Tuesday, June 2, 2015

A bittersweet weekend, and a new guy

Thanks to TwoLives for the comment on the last post.

Well, it's over with this guy. I'll call him Thomas. He deserves a pseudonym since he was such a memorable one.

We missed a weekend since we were both traveling for Memorial Day. Over this past weekend we hung out both Saturday and Sunday. I had an amazing time. We went out to eat, checked out a beautiful historic house/museum, saw an improv show together . . . and then he initiated a talk. For the first time. At first I had a little glimmer of hope. Was this going to be a "I really like you and I'm ready to get a little more intimate/serious talk?" I felt the chances were good seeing as how he had agreed to spend so much time with me, and we'd had such a great time. I went first, and emphasized how much I liked him. Then he spoke . . . and told me he has come to think of me as more of a friend.

He mentioned how we'd been going out for nearly two months and hadn't done anything in the bedroom. I pointed out that one or both of us was sick for nearly half the time we'd been seeing each other, which may have affected our momentum. There also was really no opportunity for it. He admitted that he could have invited me over to his place but never did. My place wasn't an option because he never offered to drive to my neck of the woods. I told him that his reluctance to drive to me had been a worry for me, and he said that though it may be a bit selfish, he just really doesn't like to drive.

And so that's it. The guy I've been the most excited about in two years is dumping me because he doesn't like to drive, and because my keeping my distance so as not to get him sick made him cease to see me as a romantic prospect (talk about nice guys finishing last . . .) I know realistically he may still need time to emotionally move on from his 8 year relationship. But it's still so frustrating! He really had me falling for him. His eyes were beautiful, his smile adorable, his personality charming, his presence so calming. We could talk for hours, which is a big deal for me.

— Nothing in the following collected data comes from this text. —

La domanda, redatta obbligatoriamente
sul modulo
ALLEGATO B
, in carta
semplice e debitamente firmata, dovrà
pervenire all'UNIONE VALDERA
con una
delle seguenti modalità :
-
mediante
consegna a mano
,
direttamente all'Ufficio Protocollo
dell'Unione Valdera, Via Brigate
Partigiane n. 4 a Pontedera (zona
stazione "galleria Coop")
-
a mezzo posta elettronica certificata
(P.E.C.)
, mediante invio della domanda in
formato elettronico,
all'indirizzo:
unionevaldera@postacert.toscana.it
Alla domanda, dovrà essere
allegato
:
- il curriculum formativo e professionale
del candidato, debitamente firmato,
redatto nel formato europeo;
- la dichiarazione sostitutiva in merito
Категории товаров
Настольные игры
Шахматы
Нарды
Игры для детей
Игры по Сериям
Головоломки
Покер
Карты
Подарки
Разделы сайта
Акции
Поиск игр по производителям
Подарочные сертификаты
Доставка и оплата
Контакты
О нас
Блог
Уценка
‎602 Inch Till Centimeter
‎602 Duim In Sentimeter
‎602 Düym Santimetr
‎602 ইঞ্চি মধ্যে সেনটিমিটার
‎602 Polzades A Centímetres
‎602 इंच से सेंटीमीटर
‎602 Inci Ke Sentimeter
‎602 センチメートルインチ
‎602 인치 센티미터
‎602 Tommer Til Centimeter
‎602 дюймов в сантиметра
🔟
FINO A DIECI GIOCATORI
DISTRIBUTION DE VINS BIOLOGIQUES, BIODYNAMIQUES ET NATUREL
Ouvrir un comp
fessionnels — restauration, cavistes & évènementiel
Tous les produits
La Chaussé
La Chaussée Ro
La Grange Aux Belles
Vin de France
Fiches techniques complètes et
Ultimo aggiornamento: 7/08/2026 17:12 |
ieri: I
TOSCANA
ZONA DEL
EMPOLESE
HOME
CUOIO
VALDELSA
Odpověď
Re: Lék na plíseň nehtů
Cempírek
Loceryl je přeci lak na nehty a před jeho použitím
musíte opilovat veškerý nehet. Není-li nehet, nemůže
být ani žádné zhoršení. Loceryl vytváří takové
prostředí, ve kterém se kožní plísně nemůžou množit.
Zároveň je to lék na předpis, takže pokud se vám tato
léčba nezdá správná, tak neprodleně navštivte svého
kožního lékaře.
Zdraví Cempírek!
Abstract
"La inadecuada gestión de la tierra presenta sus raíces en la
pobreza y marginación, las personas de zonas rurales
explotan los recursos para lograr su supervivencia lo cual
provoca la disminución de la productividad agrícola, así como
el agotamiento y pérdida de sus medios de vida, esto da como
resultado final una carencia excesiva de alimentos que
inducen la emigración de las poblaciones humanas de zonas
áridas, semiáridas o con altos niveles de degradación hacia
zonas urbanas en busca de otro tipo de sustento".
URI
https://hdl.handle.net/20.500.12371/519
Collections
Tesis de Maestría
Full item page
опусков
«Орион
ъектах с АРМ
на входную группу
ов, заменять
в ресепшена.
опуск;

In a follow up text after I got home he complimented me for being such a "good conversationalist." All that time spent together and that's all he could see in me? It's a wonder we lasted so long.

Silver lining: I actually went on a first date last week, since I sensed that things were in the danger zone with Thomas. The date went really well, and the second date was last night. I went over to the guy's place and he cooked. It was delicious, and we had a great time. We also made out a lot. It was clear that he kind of wanted to go further, but he stopped himself. He clearly wants to take things a little slow (but not too slow). But he has made no secret of the fact that he likes me and is very impressed by me. He is also very handsome himself. More feminine than I would usually be attracted to, but in this case it somehow enhances his attractiveness. And you know what? I like not having to wonder about what the other guy thinks of me.

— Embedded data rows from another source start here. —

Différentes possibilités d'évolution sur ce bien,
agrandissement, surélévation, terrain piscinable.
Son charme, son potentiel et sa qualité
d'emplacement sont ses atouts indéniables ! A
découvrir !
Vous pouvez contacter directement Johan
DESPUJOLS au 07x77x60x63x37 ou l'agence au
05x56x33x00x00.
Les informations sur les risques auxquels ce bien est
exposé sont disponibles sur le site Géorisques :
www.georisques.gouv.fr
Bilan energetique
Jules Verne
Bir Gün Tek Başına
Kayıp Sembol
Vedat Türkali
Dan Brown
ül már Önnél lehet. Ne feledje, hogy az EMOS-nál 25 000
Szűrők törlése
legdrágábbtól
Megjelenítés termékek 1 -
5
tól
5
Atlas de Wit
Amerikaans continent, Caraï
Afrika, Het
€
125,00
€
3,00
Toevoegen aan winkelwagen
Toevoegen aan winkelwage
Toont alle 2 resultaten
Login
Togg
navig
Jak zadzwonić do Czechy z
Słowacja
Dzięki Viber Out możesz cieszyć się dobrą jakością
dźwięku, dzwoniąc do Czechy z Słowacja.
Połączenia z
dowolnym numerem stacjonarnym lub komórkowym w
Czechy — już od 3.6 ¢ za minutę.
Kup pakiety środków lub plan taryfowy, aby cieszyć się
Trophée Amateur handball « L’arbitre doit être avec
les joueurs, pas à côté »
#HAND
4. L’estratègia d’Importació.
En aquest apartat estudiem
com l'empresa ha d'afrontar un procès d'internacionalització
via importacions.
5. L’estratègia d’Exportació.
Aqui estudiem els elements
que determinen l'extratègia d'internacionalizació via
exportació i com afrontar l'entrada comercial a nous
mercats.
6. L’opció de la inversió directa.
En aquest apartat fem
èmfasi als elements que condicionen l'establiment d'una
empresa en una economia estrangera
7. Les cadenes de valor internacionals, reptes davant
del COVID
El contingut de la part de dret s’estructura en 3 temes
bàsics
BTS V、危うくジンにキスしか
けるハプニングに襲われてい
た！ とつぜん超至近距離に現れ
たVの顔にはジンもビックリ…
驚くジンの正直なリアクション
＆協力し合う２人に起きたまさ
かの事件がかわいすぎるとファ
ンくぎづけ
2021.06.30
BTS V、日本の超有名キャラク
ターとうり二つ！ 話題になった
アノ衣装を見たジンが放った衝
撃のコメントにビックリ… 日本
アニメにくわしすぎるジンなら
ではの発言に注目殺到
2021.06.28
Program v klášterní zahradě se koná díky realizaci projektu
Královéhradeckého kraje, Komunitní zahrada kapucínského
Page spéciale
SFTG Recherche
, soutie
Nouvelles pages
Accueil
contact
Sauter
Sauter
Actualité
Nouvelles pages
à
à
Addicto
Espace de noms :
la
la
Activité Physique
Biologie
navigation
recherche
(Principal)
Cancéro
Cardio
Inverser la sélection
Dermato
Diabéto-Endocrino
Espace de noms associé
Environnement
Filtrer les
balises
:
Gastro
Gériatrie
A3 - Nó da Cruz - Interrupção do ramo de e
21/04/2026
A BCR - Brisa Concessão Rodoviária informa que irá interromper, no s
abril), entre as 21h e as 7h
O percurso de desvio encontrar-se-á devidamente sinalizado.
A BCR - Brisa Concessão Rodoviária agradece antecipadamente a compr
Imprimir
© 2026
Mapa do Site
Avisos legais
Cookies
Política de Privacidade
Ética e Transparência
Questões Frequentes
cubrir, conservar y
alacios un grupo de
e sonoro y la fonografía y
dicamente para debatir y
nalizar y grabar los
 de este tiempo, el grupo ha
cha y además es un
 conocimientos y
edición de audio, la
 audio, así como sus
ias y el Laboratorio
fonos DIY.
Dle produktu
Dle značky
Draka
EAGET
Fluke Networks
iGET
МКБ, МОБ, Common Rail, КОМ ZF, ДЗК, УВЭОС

That second date has given me a much needed buffer to keep my spirits high after the disappointment with Thomas. It will still be a little while before I'm over that one though, and I hope it doesn't affect what I have going with this new guy. I'm going to keep my distance from Thomas for a while. If friendship is possible it's the only way, as I once learned the hard way.

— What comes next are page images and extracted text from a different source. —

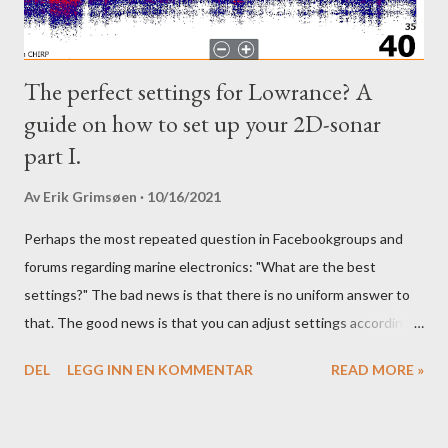
The perfect settings for Lowrance? A
guide on how to set up your 2D-sonar
part I.
Av
Erik Grimsøen
10/16/2021
Perhaps the most repeated question in Facebookgroups and
forums regarding marine electronics: "What are the best
settings?" The bad news is that there is no uniform answer to
that. The good news is that you can adjust settings according
to conditions if you have a little knowledge as to what settings
DEL
LEGG INN EN KOMMENTAR
READ MORE »
you should tweak and why. Here is part 1 of our guide to get the
most out of your unit in regards to settings.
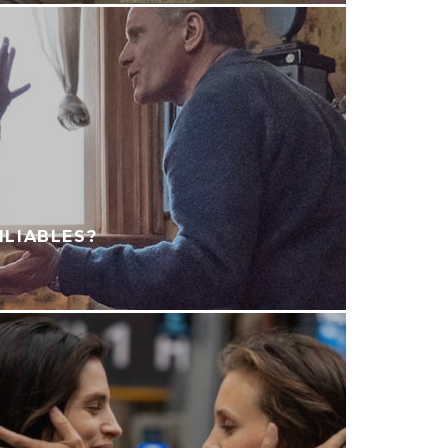
ILIABLES?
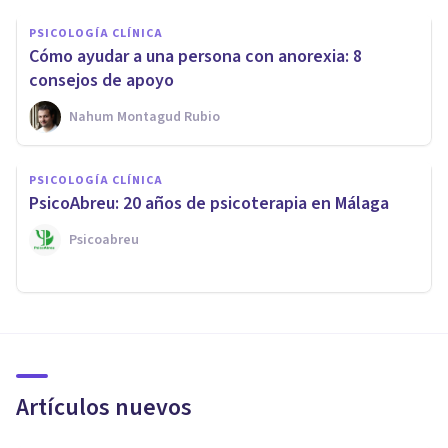
PSICOLOGÍA CLÍNICA
Cómo ayudar a una persona con anorexia: 8
consejos de apoyo
Nahum Montagud Rubio
PSICOLOGÍA CLÍNICA
PsicoAbreu: 20 años de psicoterapia en Málaga
Psicoabreu
Artículos nuevos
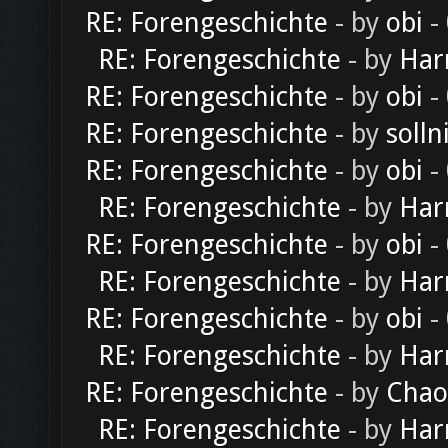
RE: Forengeschichte
- by
obi
-
RE: Forengeschichte
- by
Har
RE: Forengeschichte
- by
obi
-
RE: Forengeschichte
- by
solln
RE: Forengeschichte
- by
obi
-
RE: Forengeschichte
- by
Har
RE: Forengeschichte
- by
obi
-
RE: Forengeschichte
- by
Har
RE: Forengeschichte
- by
obi
-
RE: Forengeschichte
- by
Har
RE: Forengeschichte
- by
Chao
RE: Forengeschichte
- by
Har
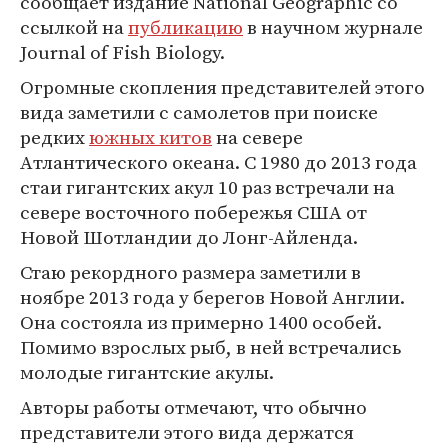
сообщает издание National Geographic со
ссылкой на
публикацию
в научном журнале
Journal of Fish Biology.
Огромные скопления представителей этого
вида заметили с самолетов при поиске
редких
южных китов
на севере
Атлантического океана. С 1980 до 2013 года
стаи гигантских акул 10 раз встречали на
севере восточного побережья США от
Новой Шотландии до Лонг-Айленда.
Стаю рекордного размера заметили в
ноябре 2013 года у берегов Новой Англии.
Она состояла из примерно 1400 особей.
Помимо взрослых рыб, в ней встречались
молодые гигантские акулы.
Авторы работы отмечают, что обычно
представители этого вида держатся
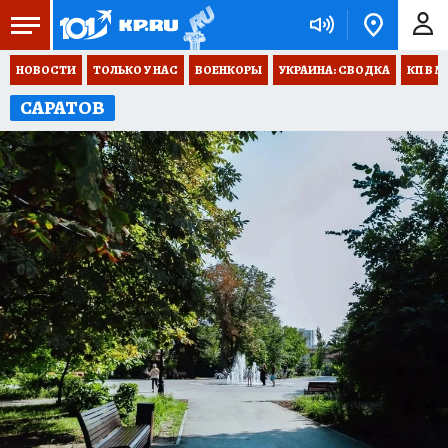
НОВОСТИ
ТОЛЬКО У НАС
ВОЕНКОРЫ
УКРАИНА: СВОДКА
КП В М
САРАТОВ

In other news, I met a fellow blogger, Aek of The Masks We Wear, for the first time in person. Very nice guy and he came to see me perform improv. So great to finally meet him :)

2 comments:

  1. Sounds like this new guy could be a winner! A good cook... mmmm

    Too bad I didn't get to catch up with AEK. He's a cool guy. Last week was insane for me.

    ReplyDelete
  2. It was likewise great meeting you in person too!! It's been a long time coming, haha. And yeah, I was sad that I couldn't also meet up with Mike, but I'll definitely visit again before too long. :-)

    And the improv show was a ton of fun! I wonder if there's any around where I'm at.